You will use the kuimaze2.RLProblem environment when learning the best strategy for an unknown MDP using reinforcement learning methods (reinforcement learning). It is used in the fourth compulsory task 11-RL.

Public Interface

After creating an instance of the RLProblem class (see Usage), you can use the following methods:

Usage

The RLProblem environment is created the same way as MDPProblem, but the usage is different.

Environment import:

>>> from kuimaze2 import Map, RLProblem

Creating a map to initialize the environment:

>>> MAP = "SG"
>>> map = Map.from_string(MAP)

Creating a deterministic environment with graphical display:

>>> env1 = RLProblem(map, graphics=True)

Creating a non-deterministic environment (specifying the probabilities of where the agent will actually move):

>>> env2 = RLProblem(map, action_probs=dict(forward=0.8, left=0.1, right=0.1, backward=0.0))

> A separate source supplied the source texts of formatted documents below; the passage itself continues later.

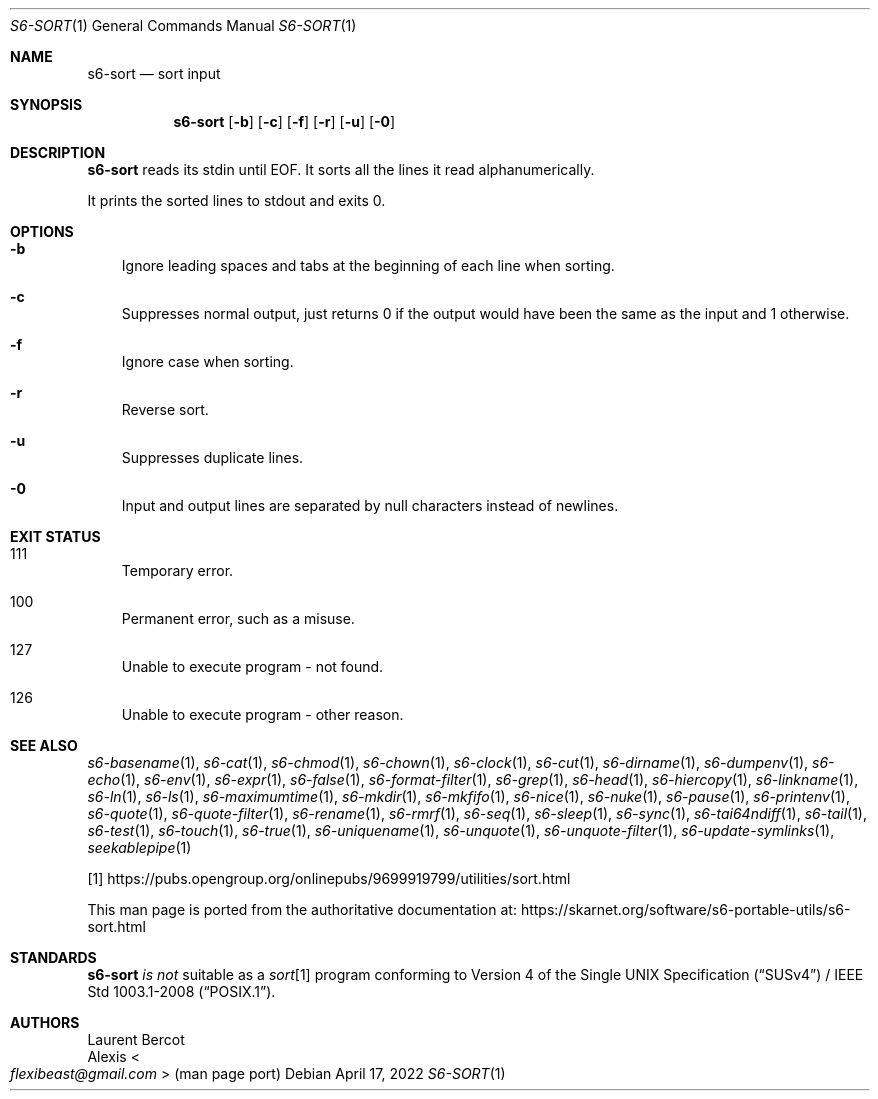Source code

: .Dd April 17, 2022
.Dt S6-SORT 1
.Os
.Sh NAME
.Nm s6-sort
.Nd sort input
.Sh SYNOPSIS
.Nm
.Op Fl b
.Op Fl c
.Op Fl f
.Op Fl r
.Op Fl u
.Op Fl 0
.Sh DESCRIPTION
.Nm
reads its stdin until EOF.
It sorts all the lines it read alphanumerically.
.Pp
It prints the sorted lines to stdout and exits 0.
.Sh OPTIONS
.Bl -tag -width x
.It Fl b
Ignore leading spaces and tabs at the beginning of each line when
sorting.
.It Fl c
Suppresses normal output, just returns 0 if the output would have been
the same as the input and 1 otherwise.
.It Fl f
Ignore case when sorting.
.It Fl r
Reverse sort.
.It Fl u
Suppresses duplicate lines.
.It Fl 0
Input and output lines are separated by null characters instead of
newlines.
.El
.Sh EXIT STATUS
.Bl -tag -width x
.It 111
Temporary error.
.It 100
Permanent error, such as a misuse.
.It 127
Unable to execute program - not found.
.It 126
Unable to execute program - other reason.
.El
.Sh SEE ALSO
.Xr s6-basename 1 ,
.Xr s6-cat 1 ,
.Xr s6-chmod 1 ,
.Xr s6-chown 1 ,
.Xr s6-clock 1 ,
.Xr s6-cut 1 ,
.Xr s6-dirname 1 ,
.Xr s6-dumpenv 1 ,
.Xr s6-echo 1 ,
.Xr s6-env 1 ,
.Xr s6-expr 1 ,
.Xr s6-false 1 ,
.Xr s6-format-filter 1 ,
.Xr s6-grep 1 ,
.Xr s6-head 1 ,
.Xr s6-hiercopy 1 ,
.Xr s6-linkname 1 ,
.Xr s6-ln 1 ,
.Xr s6-ls 1 ,
.Xr s6-maximumtime 1 ,
.Xr s6-mkdir 1 ,
.Xr s6-mkfifo 1 ,
.Xr s6-nice 1 ,
.Xr s6-nuke 1 ,
.Xr s6-pause 1 ,
.Xr s6-printenv 1 ,
.Xr s6-quote 1 ,
.Xr s6-quote-filter 1 ,
.Xr s6-rename 1 ,
.Xr s6-rmrf 1 ,
.Xr s6-seq 1 ,
.Xr s6-sleep 1 ,
.Xr s6-sync 1 ,
.Xr s6-tai64ndiff 1 ,
.Xr s6-tail 1 ,
.Xr s6-test 1 ,
.Xr s6-touch 1 ,
.Xr s6-true 1 ,
.Xr s6-uniquename 1 ,
.Xr s6-unquote 1 ,
.Xr s6-unquote-filter 1 ,
.Xr s6-update-symlinks 1 ,
.Xr seekablepipe 1
.Pp
[1]
.Lk https://pubs.opengroup.org/onlinepubs/9699919799/utilities/sort.html
.Pp
This man page is ported from the authoritative documentation at:
.Lk https://skarnet.org/software/s6-portable-utils/s6-sort.html
.Sh STANDARDS
.Nm
.Em is not
suitable as a
.Pa sort Ns
[1] program conforming to
.St -susv4 /
.St -p1003.1-2008 .
.Sh AUTHORS
.An Laurent Bercot
.An Alexis Ao Mt flexibeast@gmail.com Ac (man page port)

List of all valid states in the environment:

>>> env2.get_states()
[State(r=0, c=0), State(r=0, c=1)]

List of all actions that can be performed in some state of the environment:

>>> env2.get_action_space()
[<Action.UP: 0>, <Action.RIGHT: 1>, <Action.DOWN: 2>, <Action.LEFT: 3>]

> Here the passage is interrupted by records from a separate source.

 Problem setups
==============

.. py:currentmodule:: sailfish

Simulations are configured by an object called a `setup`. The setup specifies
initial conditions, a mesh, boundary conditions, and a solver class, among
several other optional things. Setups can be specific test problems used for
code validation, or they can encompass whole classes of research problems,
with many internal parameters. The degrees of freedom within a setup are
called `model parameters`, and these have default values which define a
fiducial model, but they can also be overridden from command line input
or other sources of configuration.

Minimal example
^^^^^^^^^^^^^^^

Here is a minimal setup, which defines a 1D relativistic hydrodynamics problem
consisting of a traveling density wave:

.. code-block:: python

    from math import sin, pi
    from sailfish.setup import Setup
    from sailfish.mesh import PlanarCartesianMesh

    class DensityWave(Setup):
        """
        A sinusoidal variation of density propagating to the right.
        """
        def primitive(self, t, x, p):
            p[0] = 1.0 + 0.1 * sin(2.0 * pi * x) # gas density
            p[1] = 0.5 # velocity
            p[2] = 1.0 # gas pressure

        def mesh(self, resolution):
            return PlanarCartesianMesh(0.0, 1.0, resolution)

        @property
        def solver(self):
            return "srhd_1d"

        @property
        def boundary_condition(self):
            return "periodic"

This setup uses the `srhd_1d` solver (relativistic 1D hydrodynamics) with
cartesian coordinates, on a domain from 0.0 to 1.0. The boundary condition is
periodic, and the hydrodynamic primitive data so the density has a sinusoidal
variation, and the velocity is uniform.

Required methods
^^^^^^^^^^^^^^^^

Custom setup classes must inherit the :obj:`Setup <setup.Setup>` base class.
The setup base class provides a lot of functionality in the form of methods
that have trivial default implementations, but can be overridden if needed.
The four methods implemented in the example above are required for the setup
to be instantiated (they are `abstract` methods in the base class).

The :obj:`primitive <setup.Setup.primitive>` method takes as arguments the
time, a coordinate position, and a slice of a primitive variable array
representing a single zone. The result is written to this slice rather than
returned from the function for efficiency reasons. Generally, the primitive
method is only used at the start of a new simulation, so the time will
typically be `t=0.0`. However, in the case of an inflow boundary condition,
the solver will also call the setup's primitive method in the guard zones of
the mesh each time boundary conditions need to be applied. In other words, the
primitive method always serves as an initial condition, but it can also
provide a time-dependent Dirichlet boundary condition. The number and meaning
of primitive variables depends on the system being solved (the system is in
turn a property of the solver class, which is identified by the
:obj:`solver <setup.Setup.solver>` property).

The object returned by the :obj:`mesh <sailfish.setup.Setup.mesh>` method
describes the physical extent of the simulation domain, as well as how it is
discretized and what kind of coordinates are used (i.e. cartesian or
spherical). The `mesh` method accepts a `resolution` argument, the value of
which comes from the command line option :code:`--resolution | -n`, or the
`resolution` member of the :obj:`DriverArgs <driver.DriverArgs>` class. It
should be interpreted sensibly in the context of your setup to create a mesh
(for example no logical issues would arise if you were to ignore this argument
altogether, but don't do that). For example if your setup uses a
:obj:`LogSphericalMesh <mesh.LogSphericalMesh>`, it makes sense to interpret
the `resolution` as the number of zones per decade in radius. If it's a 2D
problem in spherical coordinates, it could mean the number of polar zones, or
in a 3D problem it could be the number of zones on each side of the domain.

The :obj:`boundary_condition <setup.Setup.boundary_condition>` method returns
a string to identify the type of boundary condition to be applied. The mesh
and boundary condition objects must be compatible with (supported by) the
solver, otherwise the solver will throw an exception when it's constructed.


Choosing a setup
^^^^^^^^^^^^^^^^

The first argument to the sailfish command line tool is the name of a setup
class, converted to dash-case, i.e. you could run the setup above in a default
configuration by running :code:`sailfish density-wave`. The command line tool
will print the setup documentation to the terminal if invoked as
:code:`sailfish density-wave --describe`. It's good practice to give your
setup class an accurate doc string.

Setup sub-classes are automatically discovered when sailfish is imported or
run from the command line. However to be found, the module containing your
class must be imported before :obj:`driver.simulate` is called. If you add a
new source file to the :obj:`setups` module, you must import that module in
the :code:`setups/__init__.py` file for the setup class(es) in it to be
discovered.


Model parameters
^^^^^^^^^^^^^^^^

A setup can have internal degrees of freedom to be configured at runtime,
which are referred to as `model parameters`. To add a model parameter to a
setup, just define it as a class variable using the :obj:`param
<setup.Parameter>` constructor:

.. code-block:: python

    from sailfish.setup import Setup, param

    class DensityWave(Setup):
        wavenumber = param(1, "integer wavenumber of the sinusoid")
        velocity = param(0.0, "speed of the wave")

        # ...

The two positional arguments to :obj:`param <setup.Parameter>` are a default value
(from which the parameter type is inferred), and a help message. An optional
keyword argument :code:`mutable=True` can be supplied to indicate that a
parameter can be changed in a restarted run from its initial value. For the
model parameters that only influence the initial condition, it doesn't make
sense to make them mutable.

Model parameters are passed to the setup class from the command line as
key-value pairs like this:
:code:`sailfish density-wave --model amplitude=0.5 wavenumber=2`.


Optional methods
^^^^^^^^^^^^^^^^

A randomly selected action may also be useful:

>>> env2.sample_action()  # The result can be any of the possible actions.
<Action.UP: 0>

The step method attempts to perform the selected action in the environment:

>>> env2.step(env2.sample_action())
Traceback (most recent call last):
  File "<stdin>", line 1, in <module>
  File "...\kuimaze2\rl.py", line 60, in step
    raise NeedsResetError(
kuimaze2.exceptions.NeedsResetError: RLProblem: Episode terminated. You must call reset() first.
As you can see, before the first use of the step() method, you need to reset the environment.

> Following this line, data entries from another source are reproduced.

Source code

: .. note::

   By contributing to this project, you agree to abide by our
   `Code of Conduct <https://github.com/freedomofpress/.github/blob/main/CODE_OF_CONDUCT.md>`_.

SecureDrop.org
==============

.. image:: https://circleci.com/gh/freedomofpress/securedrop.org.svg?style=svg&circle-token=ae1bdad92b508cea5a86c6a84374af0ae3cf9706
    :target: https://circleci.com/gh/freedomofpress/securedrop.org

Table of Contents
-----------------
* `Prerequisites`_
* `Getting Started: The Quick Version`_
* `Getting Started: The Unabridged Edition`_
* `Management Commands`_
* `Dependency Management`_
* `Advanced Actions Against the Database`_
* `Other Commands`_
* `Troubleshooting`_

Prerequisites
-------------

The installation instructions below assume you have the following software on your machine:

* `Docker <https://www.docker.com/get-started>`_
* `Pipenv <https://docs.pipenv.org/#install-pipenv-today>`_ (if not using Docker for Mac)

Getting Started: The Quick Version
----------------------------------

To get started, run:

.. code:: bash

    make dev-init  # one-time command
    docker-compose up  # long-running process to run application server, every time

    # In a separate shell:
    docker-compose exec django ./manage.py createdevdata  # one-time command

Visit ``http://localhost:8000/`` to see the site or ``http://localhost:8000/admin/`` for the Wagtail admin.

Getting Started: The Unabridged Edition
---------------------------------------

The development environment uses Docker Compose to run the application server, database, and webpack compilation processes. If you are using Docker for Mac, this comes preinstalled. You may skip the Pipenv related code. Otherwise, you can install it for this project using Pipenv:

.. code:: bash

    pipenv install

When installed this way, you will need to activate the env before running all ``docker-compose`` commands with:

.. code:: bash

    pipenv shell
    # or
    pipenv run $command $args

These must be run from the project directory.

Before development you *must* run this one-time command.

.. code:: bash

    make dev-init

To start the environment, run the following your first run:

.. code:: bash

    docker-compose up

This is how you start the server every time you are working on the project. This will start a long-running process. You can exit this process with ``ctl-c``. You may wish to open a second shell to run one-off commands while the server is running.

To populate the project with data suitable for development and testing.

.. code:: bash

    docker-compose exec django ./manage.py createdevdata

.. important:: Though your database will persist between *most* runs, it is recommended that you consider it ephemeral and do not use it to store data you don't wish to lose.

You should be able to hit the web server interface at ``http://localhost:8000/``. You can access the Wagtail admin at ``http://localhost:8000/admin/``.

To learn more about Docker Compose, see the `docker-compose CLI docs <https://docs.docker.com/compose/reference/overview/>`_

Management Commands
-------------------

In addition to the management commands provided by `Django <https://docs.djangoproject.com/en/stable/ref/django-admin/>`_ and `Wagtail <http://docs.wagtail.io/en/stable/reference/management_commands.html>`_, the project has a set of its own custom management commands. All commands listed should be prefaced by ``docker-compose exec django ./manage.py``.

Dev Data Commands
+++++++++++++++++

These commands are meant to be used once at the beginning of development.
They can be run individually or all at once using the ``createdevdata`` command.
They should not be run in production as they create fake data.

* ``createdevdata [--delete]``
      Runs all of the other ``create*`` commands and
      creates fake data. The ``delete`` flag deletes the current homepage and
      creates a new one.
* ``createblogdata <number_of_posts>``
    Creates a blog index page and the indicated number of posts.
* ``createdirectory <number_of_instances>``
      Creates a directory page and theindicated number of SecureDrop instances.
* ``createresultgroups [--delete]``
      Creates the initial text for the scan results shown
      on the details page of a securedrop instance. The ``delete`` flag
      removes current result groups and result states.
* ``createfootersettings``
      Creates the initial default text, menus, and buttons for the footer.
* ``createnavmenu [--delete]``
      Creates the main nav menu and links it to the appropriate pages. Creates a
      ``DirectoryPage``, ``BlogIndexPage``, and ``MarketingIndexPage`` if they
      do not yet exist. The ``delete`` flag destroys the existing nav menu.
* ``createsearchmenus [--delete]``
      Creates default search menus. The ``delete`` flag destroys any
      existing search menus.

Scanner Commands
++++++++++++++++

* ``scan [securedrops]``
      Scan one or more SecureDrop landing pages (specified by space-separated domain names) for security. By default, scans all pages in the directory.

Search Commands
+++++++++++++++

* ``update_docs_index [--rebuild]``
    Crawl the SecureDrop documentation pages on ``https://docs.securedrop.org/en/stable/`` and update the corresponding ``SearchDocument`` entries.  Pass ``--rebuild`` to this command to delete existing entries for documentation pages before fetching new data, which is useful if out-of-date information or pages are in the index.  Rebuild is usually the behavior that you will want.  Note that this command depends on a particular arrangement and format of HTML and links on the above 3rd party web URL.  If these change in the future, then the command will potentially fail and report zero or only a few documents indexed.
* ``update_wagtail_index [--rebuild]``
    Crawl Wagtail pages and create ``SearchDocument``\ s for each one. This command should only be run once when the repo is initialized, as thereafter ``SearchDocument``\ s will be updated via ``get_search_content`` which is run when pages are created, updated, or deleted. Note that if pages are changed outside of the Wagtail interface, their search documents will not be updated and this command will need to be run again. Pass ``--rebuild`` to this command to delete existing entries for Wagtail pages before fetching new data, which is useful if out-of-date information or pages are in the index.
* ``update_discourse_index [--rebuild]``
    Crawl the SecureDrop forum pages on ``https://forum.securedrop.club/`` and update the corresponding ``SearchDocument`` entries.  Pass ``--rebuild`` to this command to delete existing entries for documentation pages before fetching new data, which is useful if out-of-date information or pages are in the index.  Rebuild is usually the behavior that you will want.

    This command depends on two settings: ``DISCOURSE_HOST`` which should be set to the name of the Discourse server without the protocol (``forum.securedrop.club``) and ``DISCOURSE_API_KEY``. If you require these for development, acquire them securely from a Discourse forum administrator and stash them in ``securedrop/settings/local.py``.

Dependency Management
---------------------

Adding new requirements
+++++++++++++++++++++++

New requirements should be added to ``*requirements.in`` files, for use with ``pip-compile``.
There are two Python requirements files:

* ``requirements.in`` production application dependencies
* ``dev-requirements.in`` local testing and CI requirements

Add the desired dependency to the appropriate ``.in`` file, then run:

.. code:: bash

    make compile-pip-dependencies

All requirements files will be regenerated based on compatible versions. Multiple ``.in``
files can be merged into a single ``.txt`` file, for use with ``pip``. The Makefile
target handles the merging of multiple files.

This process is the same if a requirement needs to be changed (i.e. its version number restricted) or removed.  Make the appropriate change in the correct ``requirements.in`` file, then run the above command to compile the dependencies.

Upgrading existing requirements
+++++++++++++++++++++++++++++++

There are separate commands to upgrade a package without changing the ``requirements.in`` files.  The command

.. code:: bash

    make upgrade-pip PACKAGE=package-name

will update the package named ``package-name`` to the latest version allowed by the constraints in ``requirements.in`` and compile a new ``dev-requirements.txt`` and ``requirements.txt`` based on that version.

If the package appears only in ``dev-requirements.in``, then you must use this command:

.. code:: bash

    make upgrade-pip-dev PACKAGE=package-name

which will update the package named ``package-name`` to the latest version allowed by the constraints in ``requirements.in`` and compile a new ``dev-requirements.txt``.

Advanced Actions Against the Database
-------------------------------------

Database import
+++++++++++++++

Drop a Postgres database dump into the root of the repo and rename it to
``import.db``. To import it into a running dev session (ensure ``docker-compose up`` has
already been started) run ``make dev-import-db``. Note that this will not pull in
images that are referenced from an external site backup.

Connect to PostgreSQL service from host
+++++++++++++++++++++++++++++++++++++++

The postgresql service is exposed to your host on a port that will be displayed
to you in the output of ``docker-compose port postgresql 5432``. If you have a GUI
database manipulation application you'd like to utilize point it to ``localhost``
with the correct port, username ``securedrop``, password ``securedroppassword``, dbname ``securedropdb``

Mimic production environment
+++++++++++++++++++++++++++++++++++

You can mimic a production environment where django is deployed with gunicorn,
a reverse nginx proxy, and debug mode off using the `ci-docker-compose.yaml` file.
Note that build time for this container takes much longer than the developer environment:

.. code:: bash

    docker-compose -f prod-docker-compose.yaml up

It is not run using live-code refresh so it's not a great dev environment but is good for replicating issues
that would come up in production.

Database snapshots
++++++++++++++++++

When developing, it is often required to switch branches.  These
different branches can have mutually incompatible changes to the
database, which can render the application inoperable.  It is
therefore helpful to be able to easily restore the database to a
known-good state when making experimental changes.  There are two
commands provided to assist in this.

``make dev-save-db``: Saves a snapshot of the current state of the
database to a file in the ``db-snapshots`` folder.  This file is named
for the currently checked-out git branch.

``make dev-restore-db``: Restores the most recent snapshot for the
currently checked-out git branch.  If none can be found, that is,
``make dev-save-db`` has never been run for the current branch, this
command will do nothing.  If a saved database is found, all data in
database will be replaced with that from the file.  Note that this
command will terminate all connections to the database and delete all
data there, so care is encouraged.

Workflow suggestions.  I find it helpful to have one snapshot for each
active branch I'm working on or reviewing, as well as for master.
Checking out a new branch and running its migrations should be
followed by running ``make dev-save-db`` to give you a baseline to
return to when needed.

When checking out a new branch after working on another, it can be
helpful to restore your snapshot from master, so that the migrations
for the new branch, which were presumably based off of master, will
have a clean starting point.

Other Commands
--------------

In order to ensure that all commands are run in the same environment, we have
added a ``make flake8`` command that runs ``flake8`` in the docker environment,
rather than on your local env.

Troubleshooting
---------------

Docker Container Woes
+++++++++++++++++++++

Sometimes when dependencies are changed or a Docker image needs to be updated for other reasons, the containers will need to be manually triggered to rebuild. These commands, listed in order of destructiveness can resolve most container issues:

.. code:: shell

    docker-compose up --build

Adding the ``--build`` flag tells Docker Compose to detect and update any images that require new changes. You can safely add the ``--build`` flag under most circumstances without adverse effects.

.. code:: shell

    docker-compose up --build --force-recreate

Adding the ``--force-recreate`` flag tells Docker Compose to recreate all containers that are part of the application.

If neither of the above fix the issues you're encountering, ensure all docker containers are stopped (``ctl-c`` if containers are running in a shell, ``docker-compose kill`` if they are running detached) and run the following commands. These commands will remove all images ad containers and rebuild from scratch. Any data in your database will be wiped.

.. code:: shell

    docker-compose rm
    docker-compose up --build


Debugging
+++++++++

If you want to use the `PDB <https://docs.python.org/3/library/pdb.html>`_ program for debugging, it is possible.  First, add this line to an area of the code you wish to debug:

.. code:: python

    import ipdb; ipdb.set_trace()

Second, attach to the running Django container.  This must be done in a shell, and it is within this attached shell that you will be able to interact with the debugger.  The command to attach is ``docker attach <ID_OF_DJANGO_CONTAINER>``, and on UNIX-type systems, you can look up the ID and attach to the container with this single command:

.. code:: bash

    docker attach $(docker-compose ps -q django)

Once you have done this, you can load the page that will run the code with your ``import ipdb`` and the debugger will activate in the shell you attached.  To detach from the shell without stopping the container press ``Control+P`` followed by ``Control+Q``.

Calling the reset() method will return the initial state of the agent for the given episode:

>>> state = env2.reset()
>>> state
State(r=0, c=0)

Now we can call the step() method:

>>> action = env2.sample_action()
>>> action
<Action.DOWN: 2>
>>> new_state, reward, episode_finished = env2.step(action)
>>> new_state
State(r=0, c=0)
>>> reward
-0.04
>>> episode_finished
False
We tried to perform the Action.DOWN action, but we probably hit a wall, because the new state new_state is identical to the original one. We received an immediate reward of -0.04 for performing the action and we see that the episode has not ended, we can continue.

So let's try to make random steps until the episode ends:

>>> while not episode_finished:
...     action = env2.sample_action()
...     new_state, reward, episode_finished = env2.step(action)
...     print(f"{state=} {action=} {reward=} {new_state=} {episode_finished=}")
...     state = new_state
...
state=State(r=0, c=0) action=<Action.DOWN: 2> reward=-0.04 new_state=State(r=0, c=0) episode_finished=False
state=State(r=0, c=0) action=<Action.RIGHT: 1> reward=-0.04 new_state=State(r=0, c=1) episode_finished=False
state=State(r=0, c=1) action=<Action.UP: 0> reward=1.0 new_state=None episode_finished=True

Another call to the step() method would again throw an exception. The episode ended, we want to start a new one, so we need to call reset() again.